Auch aus Elternhäusern, die ihre Aufgaben gut gemeistert haben, gehen nicht nur Pubertierende hervor, deren Weisheit mit der eines Sokrates vergleichbar wäre. Fehlt die Weisheit des großen Philosophen, neigen Pubertierende dazu, Einflüssen von außerhalb des Elternhauses zu folgen, auf die selbst weise Eltern keinen Einfluss haben. Turbulenzen sind dann vorprogrammiert, Turbulenzen, in Gegenwart derer die Eltern fragen: Womit haben wir das verdient?
Und außerdem: Selbst wenn Eltern ihre Rolle gut gespielt haben oder sich ihre Fehler im Rahmen hielten, steckt das Leben für Jugendliche voller Hürden; und für Erwachsene meist ebenso. Scheitern hochfliegende Pläne an solchen Hürden, ist die Versuchung groß, die Schuld an jedem Scheitern Eltern anzulasten, die das Vollbild idealer Elternschaft verfehlten.

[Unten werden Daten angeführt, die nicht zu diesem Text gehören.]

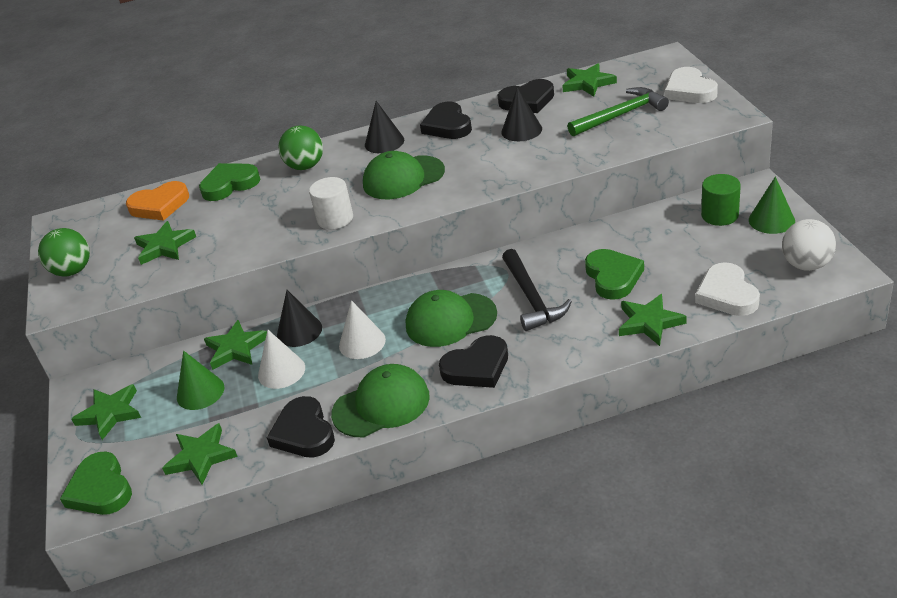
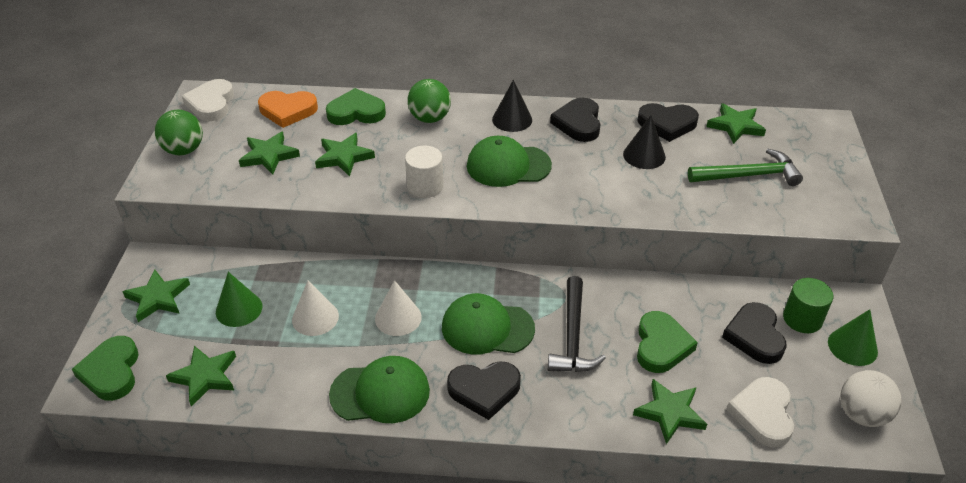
camera: 15 degrees right, 5 degrees up
(236, 348) = (290, 276): green star -> green star (344, 157)
(299, 331) = (351, 281): black cone -> none
(304, 432) = (300, 391): black heart -> black heart (755, 336)
(689, 90) = (832, 173): white heart -> white heart (211, 104)

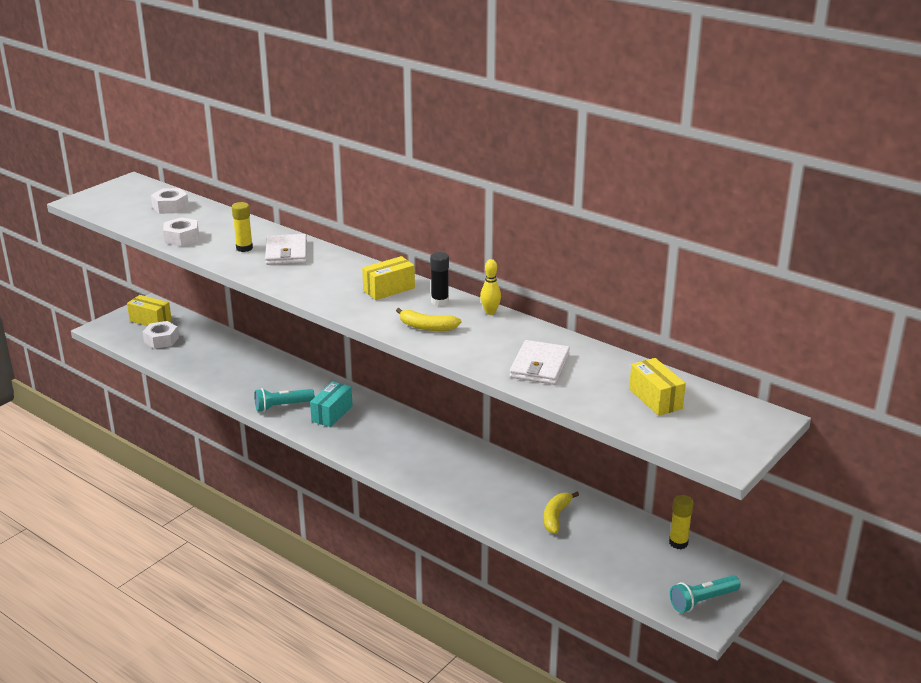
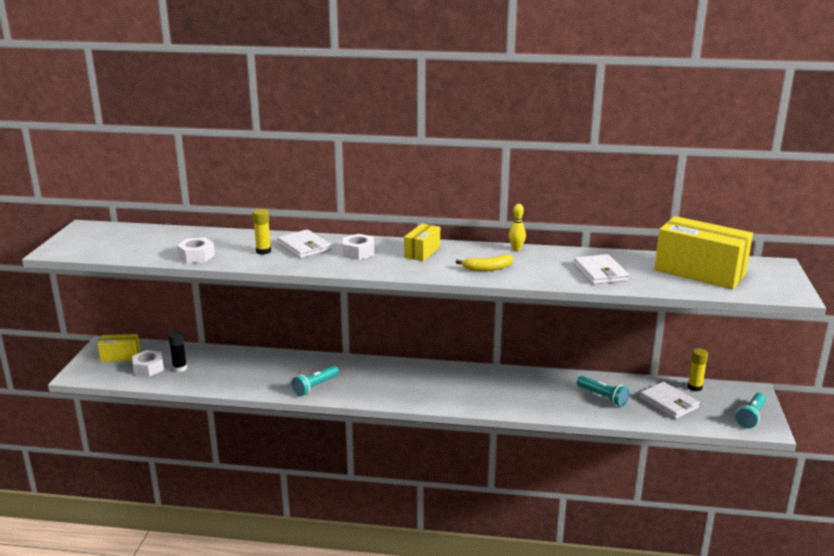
camera: 30 degrees left, 5 degrees down
(170, 207) = (151, 237): white nut -> white nut (358, 252)
(332, 414) = (362, 380): turquoise box -> none
(440, 301) = (471, 251): black glue stick -> black glue stick (180, 368)
(556, 517) = (603, 397): yellow banana -> turquoise flashlight
(623, 549) = (668, 403): none -> white wallet
(655, 399) = (699, 272): yellow box -> yellow box, size x1.91

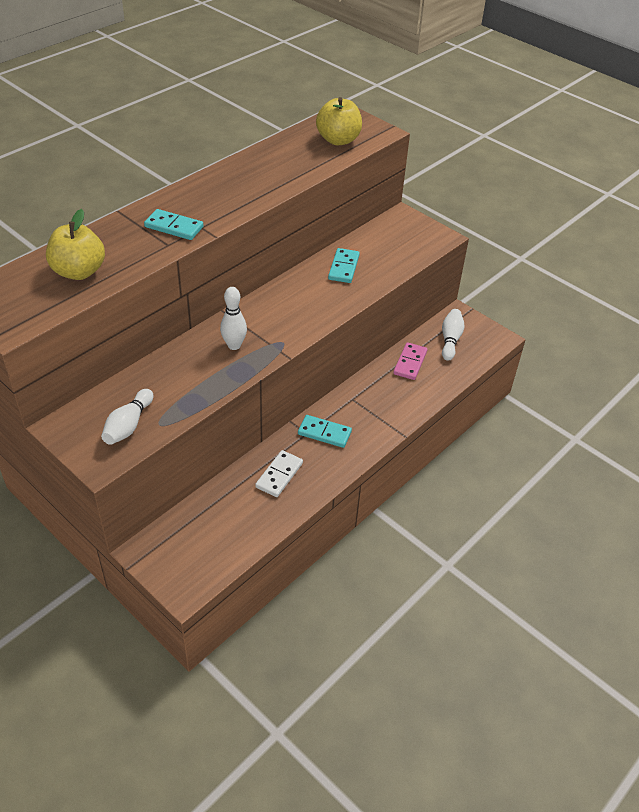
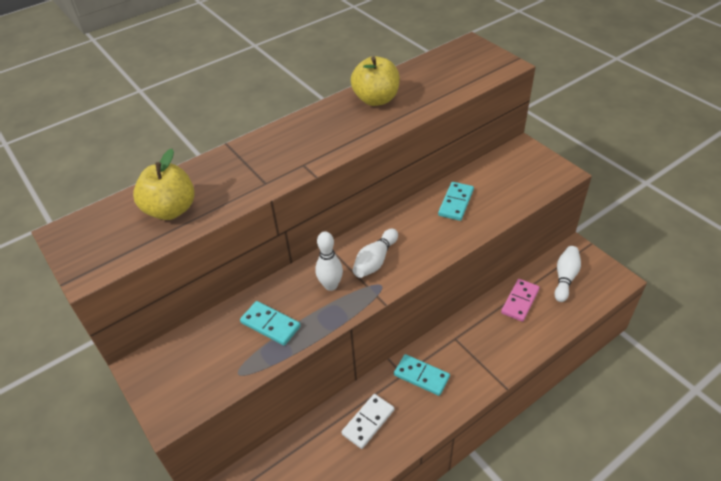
camera: 15 degrees right, 0 degrees up
(128, 425) = (207, 372): white bowling pin -> white bowling pin (375, 261)
(174, 227) = (276, 163): turquoise domino -> turquoise domino (270, 324)
(338, 140) = (459, 72): yellow apple -> yellow apple (376, 99)

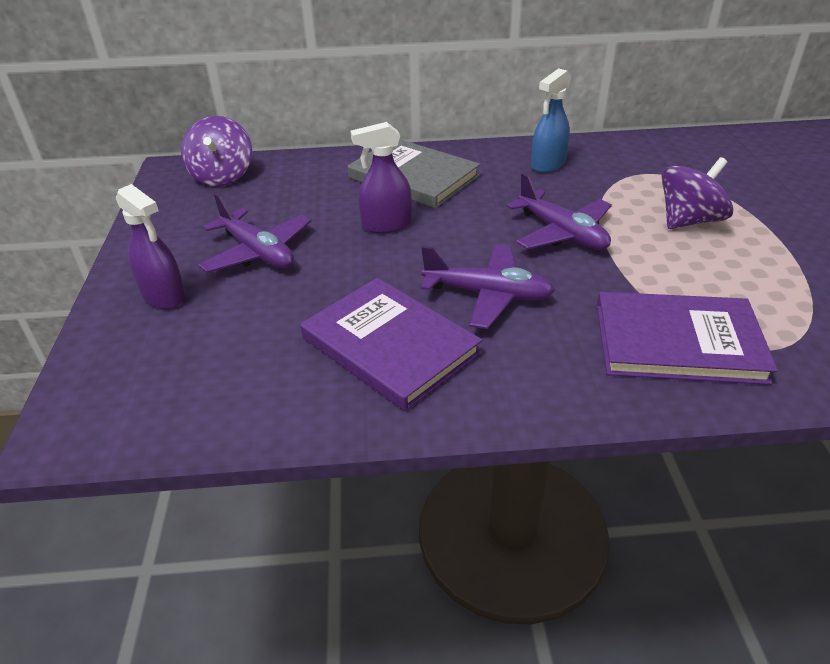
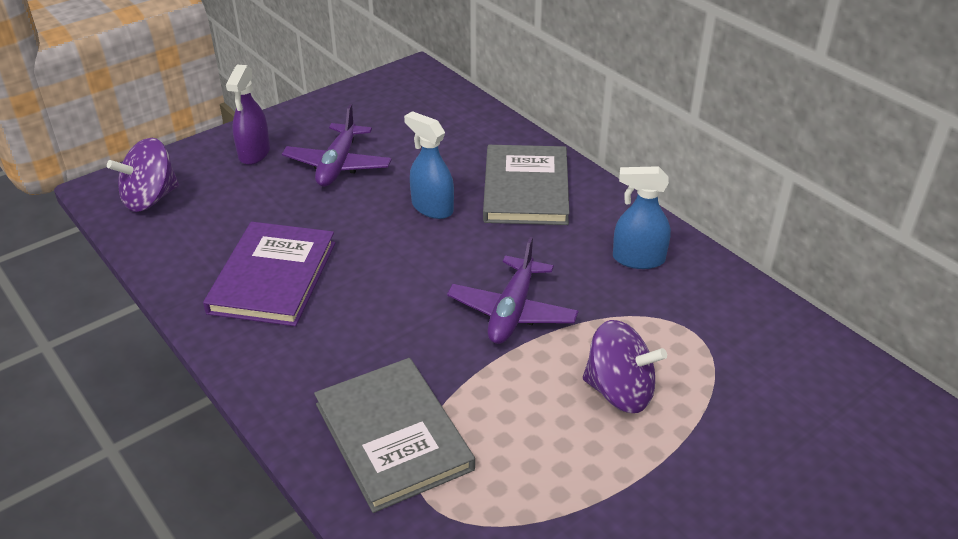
camera: 55 degrees right, 0 degrees up
(222, 176) = (427, 97): purple spinning top -> purple spinning top (150, 198)
(386, 225) = (432, 207): purple spray bottle -> blue spray bottle
(487, 295) = (376, 301): purple plane -> none
(677, 342) = (393, 436): purple book -> grey book

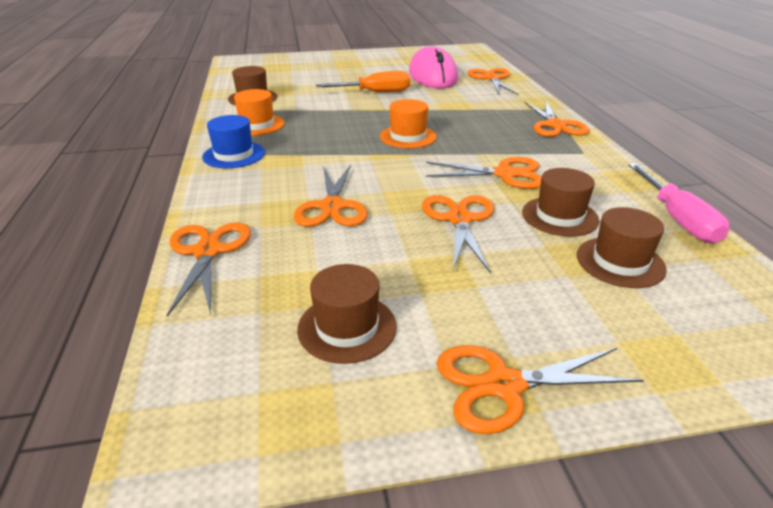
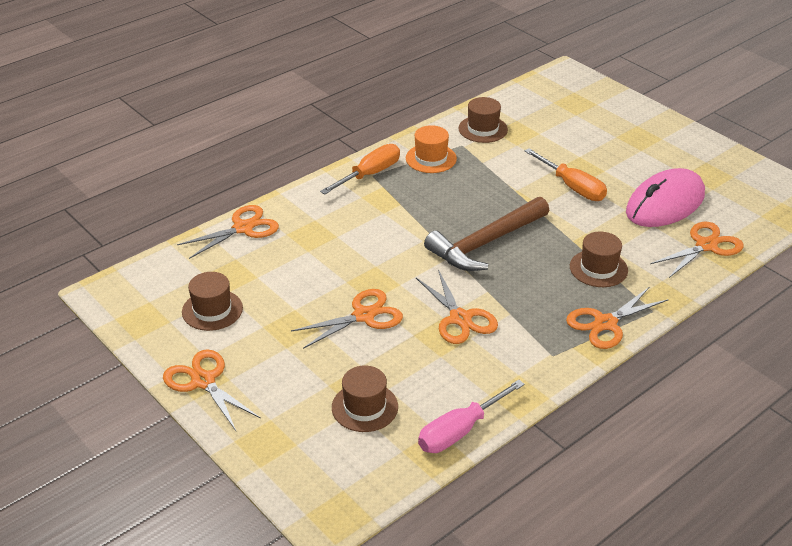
camera: 60 degrees right, 5 degrees up
(234, 155) = (369, 174): blue hat -> orange screwdriver
(332, 207) = (333, 252): orange scissors -> none
(408, 136) = (485, 243): orange hat -> brown hammer
(559, 216) = (410, 364): brown hat -> brown hat (598, 268)

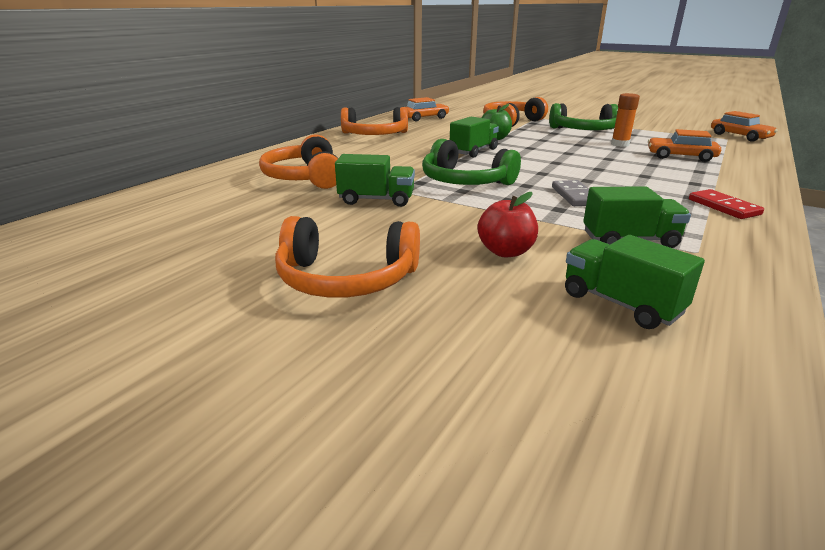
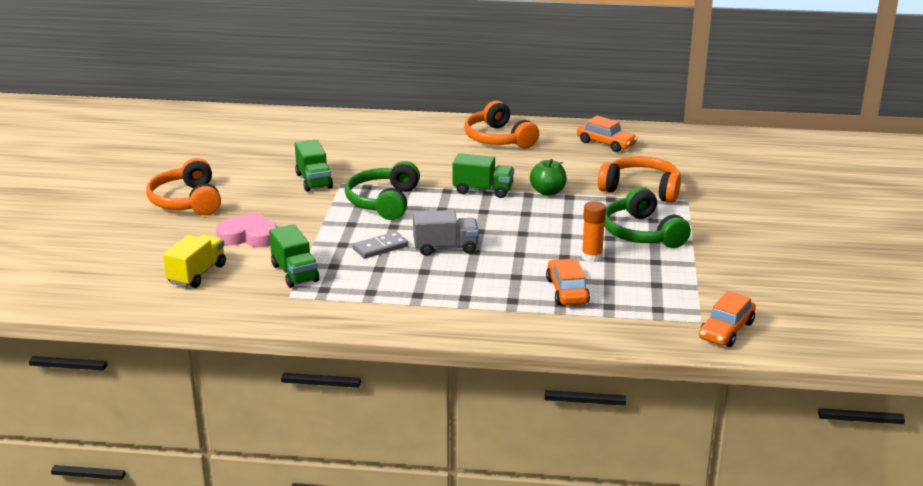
camera: 65 degrees right, 0 degrees up
(305, 177) = (344, 146): orange headphones -> none
(506, 252) = (249, 236): red apple -> pink heart
(586, 175) = (445, 248): none -> grey truck
(620, 303) = (197, 274): green truck -> yellow truck
(723, 207) = (400, 309): red domino -> none

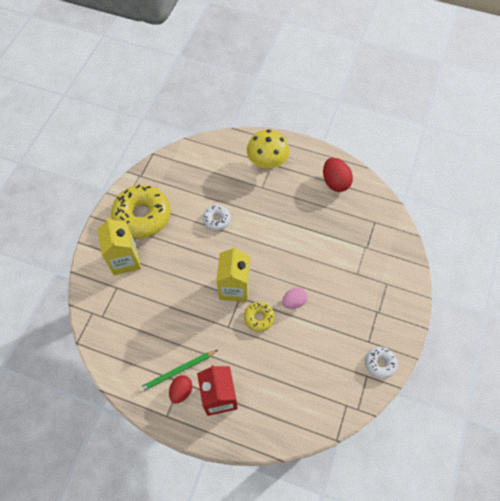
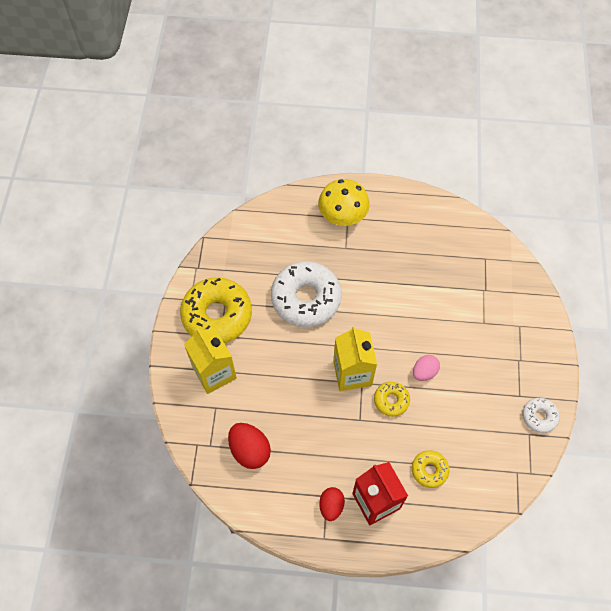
camera: 15 degrees left, 0 degrees up
(177, 371) = (319, 485): green pencil -> none
(216, 219) = (306, 299): white donut -> white donut, size x2.07
(272, 383) = (429, 470): none -> yellow donut
(335, 182) = (427, 222): red egg -> red egg (250, 450)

Hättet ihr mich in der Kindheit besser behandelt, wäre aus mir ein Erwachsener geworden, der mit dem Leben keine Schwierigkeiten hat. Solches Denken ist weit verbreitet. Es wird von vielen jungen Leuten praktiziert. Vorwürfe, die daraus abgeleitet werden, setzen Eltern unter Druck. Haben Eltern sowieso ein schlechtes Gewissen oder starke Selbstwertzweifel, die es ihnen erschweren, unrealistische Schuldzuweisungen stoisch zu ertragen, können ihnen solche Vorwürfe das Leben zur Hölle machen. Und selbst wenn Eltern schwere Fehler machten, schaden sich betroffene Kinder durch ein automatisches Durchwinken aller Verantwortung für späteres Scheitern selbst. Nur wer die Verantwortung übernimmt, kann sein Leben zum Guten wenden. Wer immer auf andere zeigt, bleibt in der Rolle eines tragischen Opfers.